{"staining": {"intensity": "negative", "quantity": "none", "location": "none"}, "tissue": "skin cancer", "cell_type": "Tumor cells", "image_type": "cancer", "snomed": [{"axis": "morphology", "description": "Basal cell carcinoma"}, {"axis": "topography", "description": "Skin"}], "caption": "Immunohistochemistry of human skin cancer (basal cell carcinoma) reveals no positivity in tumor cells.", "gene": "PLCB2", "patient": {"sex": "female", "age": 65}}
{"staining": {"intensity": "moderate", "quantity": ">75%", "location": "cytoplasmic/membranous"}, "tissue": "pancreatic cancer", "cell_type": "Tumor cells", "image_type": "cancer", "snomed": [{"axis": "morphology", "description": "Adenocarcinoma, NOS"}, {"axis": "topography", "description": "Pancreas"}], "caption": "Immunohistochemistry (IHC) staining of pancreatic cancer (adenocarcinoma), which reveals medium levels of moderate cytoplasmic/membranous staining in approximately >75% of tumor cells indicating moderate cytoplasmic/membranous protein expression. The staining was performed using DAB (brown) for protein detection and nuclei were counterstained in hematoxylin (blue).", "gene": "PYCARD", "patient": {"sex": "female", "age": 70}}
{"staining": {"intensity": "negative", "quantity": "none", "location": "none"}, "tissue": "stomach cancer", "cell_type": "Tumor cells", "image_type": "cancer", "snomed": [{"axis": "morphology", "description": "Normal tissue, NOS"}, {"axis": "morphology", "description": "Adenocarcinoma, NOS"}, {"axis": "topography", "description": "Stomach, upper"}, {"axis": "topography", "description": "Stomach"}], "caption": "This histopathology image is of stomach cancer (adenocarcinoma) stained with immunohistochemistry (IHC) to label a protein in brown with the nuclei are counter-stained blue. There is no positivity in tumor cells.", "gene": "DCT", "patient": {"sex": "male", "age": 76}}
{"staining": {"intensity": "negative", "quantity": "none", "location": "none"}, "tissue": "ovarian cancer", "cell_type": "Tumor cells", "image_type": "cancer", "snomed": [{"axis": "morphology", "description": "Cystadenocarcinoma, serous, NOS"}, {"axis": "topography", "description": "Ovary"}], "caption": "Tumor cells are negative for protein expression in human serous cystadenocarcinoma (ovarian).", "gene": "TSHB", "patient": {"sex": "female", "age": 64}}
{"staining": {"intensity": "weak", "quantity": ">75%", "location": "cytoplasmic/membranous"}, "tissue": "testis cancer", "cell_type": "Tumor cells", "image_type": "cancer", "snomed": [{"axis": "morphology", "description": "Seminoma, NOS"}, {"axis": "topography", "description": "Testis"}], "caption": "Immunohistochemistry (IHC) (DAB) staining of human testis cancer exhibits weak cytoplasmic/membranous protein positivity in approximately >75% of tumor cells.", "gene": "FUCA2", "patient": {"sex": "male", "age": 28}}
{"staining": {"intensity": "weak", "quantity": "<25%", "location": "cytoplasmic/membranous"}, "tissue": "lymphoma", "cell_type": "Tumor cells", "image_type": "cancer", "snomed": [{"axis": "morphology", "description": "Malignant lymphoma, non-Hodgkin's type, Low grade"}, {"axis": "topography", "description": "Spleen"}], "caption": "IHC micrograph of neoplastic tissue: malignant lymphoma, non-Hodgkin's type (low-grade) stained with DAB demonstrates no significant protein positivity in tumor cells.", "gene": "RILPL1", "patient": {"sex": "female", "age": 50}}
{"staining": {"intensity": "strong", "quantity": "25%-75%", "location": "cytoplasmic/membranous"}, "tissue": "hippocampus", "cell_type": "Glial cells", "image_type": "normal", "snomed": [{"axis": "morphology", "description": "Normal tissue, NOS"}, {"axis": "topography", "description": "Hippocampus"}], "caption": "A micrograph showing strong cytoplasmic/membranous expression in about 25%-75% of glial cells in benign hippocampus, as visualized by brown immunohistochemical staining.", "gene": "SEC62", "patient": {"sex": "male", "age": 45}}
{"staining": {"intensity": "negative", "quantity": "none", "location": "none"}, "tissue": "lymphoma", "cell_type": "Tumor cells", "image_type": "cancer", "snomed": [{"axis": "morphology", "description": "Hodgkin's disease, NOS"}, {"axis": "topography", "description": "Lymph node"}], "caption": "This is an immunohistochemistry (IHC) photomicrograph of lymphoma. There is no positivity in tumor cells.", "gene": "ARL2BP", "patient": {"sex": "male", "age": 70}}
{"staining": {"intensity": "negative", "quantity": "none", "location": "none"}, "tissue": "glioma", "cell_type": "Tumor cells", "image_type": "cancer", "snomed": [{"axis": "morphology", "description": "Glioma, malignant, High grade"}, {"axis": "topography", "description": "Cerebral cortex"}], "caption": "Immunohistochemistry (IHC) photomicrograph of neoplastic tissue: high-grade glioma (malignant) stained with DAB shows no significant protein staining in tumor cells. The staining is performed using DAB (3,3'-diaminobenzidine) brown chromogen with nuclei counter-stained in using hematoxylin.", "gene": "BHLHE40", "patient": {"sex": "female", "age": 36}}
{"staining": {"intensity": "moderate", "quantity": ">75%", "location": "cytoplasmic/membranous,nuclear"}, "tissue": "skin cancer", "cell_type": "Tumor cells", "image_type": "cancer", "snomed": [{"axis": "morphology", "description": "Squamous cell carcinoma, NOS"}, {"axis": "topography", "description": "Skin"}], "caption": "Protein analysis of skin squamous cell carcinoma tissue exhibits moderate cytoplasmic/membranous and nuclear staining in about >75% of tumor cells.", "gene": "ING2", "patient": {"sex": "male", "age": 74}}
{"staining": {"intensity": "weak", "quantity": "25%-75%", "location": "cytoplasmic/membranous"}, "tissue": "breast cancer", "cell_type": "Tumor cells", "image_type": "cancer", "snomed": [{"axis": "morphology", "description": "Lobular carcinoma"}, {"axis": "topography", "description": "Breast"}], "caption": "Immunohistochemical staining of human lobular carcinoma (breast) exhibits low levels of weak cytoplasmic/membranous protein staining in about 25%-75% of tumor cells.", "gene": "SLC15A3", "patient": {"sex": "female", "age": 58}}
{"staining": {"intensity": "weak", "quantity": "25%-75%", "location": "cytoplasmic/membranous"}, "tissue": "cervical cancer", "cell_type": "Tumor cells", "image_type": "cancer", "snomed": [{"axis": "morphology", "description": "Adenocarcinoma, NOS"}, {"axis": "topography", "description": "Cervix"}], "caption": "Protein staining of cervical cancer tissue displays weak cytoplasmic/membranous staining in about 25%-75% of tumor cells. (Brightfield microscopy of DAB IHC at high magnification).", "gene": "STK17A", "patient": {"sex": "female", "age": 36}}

## Exercise
The whole listing above is to be output exactly.

## Answer
{"staining": {"intensity": "negative", "quantity": "none", "location": "none"}, "tissue": "skin cancer", "cell_type": "Tumor cells", "image_type": "cancer", "snomed": [{"axis": "morphology", "description": "Basal cell carcinoma"}, {"axis": "topography", "description": "Skin"}], "caption": "Immunohistochemistry of human skin cancer (basal cell carcinoma) reveals no positivity in tumor cells.", "gene": "PLCB2", "patient": {"sex": "female", "age": 65}}
{"staining": {"intensity": "moderate", "quantity": ">75%", "location": "cytoplasmic/membranous"}, "tissue": "pancreatic cancer", "cell_type": "Tumor cells", "image_type": "cancer", "snomed": [{"axis": "morphology", "description": "Adenocarcinoma, NOS"}, {"axis": "topography", "description": "Pancreas"}], "caption": "Immunohistochemistry (IHC) staining of pancreatic cancer (adenocarcinoma), which reveals medium levels of moderate cytoplasmic/membranous staining in approximately >75% of tumor cells indicating moderate cytoplasmic/membranous protein expression. The staining was performed using DAB (brown) for protein detection and nuclei were counterstained in hematoxylin (blue).", "gene": "PYCARD", "patient": {"sex": "female", "age": 70}}
{"staining": {"intensity": "negative", "quantity": "none", "location": "none"}, "tissue": "stomach cancer", "cell_type": "Tumor cells", "image_type": "cancer", "snomed": [{"axis": "morphology", "description": "Normal tissue, NOS"}, {"axis": "morphology", "description": "Adenocarcinoma, NOS"}, {"axis": "topography", "description": "Stomach, upper"}, {"axis": "topography", "description": "Stomach"}], "caption": "This histopathology image is of stomach cancer (adenocarcinoma) stained with immunohistochemistry (IHC) to label a protein in brown with the nuclei are counter-stained blue. There is no positivity in tumor cells.", "gene": "DCT", "patient": {"sex": "male", "age": 76}}
{"staining": {"intensity": "negative", "quantity": "none", "location": "none"}, "tissue": "ovarian cancer", "cell_type": "Tumor cells", "image_type": "cancer", "snomed": [{"axis": "morphology", "description": "Cystadenocarcinoma, serous, NOS"}, {"axis": "topography", "description": "Ovary"}], "caption": "Tumor cells are negative for protein expression in human serous cystadenocarcinoma (ovarian).", "gene": "TSHB", "patient": {"sex": "female", "age": 64}}
{"staining": {"intensity": "weak", "quantity": ">75%", "location": "cytoplasmic/membranous"}, "tissue": "testis cancer", "cell_type": "Tumor cells", "image_type": "cancer", "snomed": [{"axis": "morphology", "description": "Seminoma, NOS"}, {"axis": "topography", "description": "Testis"}], "caption": "Immunohistochemistry (IHC) (DAB) staining of human testis cancer exhibits weak cytoplasmic/membranous protein positivity in approximately >75% of tumor cells.", "gene": "FUCA2", "patient": {"sex": "male", "age": 28}}
{"staining": {"intensity": "weak", "quantity": "<25%", "location": "cytoplasmic/membranous"}, "tissue": "lymphoma", "cell_type": "Tumor cells", "image_type": "cancer", "snomed": [{"axis": "morphology", "description": "Malignant lymphoma, non-Hodgkin's type, Low grade"}, {"axis": "topography", "description": "Spleen"}], "caption": "IHC micrograph of neoplastic tissue: malignant lymphoma, non-Hodgkin's type (low-grade) stained with DAB demonstrates no significant protein positivity in tumor cells.", "gene": "RILPL1", "patient": {"sex": "female", "age": 50}}
{"staining": {"intensity": "strong", "quantity": "25%-75%", "location": "cytoplasmic/membranous"}, "tissue": "hippocampus", "cell_type": "Glial cells", "image_type": "normal", "snomed": [{"axis": "morphology", "description": "Normal tissue, NOS"}, {"axis": "topography", "description": "Hippocampus"}], "caption": "A micrograph showing strong cytoplasmic/membranous expression in about 25%-75% of glial cells in benign hippocampus, as visualized by brown immunohistochemical staining.", "gene": "SEC62", "patient": {"sex": "male", "age": 45}}
{"staining": {"intensity": "negative", "quantity": "none", "location": "none"}, "tissue": "lymphoma", "cell_type": "Tumor cells", "image_type": "cancer", "snomed": [{"axis": "morphology", "description": "Hodgkin's disease, NOS"}, {"axis": "topography", "description": "Lymph node"}], "caption": "This is an immunohistochemistry (IHC) photomicrograph of lymphoma. There is no positivity in tumor cells.", "gene": "ARL2BP", "patient": {"sex": "male", "age": 70}}
{"staining": {"intensity": "negative", "quantity": "none", "location": "none"}, "tissue": "glioma", "cell_type": "Tumor cells", "image_type": "cancer", "snomed": [{"axis": "morphology", "description": "Glioma, malignant, High grade"}, {"axis": "topography", "description": "Cerebral cortex"}], "caption": "Immunohistochemistry (IHC) photomicrograph of neoplastic tissue: high-grade glioma (malignant) stained with DAB shows no significant protein staining in tumor cells. The staining is performed using DAB (3,3'-diaminobenzidine) brown chromogen with nuclei counter-stained in using hematoxylin.", "gene": "BHLHE40", "patient": {"sex": "female", "age": 36}}
{"staining": {"intensity": "moderate", "quantity": ">75%", "location": "cytoplasmic/membranous,nuclear"}, "tissue": "skin cancer", "cell_type": "Tumor cells", "image_type": "cancer", "snomed": [{"axis": "morphology", "description": "Squamous cell carcinoma, NOS"}, {"axis": "topography", "description": "Skin"}], "caption": "Protein analysis of skin squamous cell carcinoma tissue exhibits moderate cytoplasmic/membranous and nuclear staining in about >75% of tumor cells.", "gene": "ING2", "patient": {"sex": "male", "age": 74}}
{"staining": {"intensity": "weak", "quantity": "25%-75%", "location": "cytoplasmic/membranous"}, "tissue": "breast cancer", "cell_type": "Tumor cells", "image_type": "cancer", "snomed": [{"axis": "morphology", "description": "Lobular carcinoma"}, {"axis": "topography", "description": "Breast"}], "caption": "Immunohistochemical staining of human lobular carcinoma (breast) exhibits low levels of weak cytoplasmic/membranous protein staining in about 25%-75% of tumor cells.", "gene": "SLC15A3", "patient": {"sex": "female", "age": 58}}
{"staining": {"intensity": "weak", "quantity": "25%-75%", "location": "cytoplasmic/membranous"}, "tissue": "cervical cancer", "cell_type": "Tumor cells", "image_type": "cancer", "snomed": [{"axis": "morphology", "description": "Adenocarcinoma, NOS"}, {"axis": "topography", "description": "Cervix"}], "caption": "Protein staining of cervical cancer tissue displays weak cytoplasmic/membranous staining in about 25%-75% of tumor cells. (Brightfield microscopy of DAB IHC at high magnification).", "gene": "STK17A", "patient": {"sex": "female", "age": 36}}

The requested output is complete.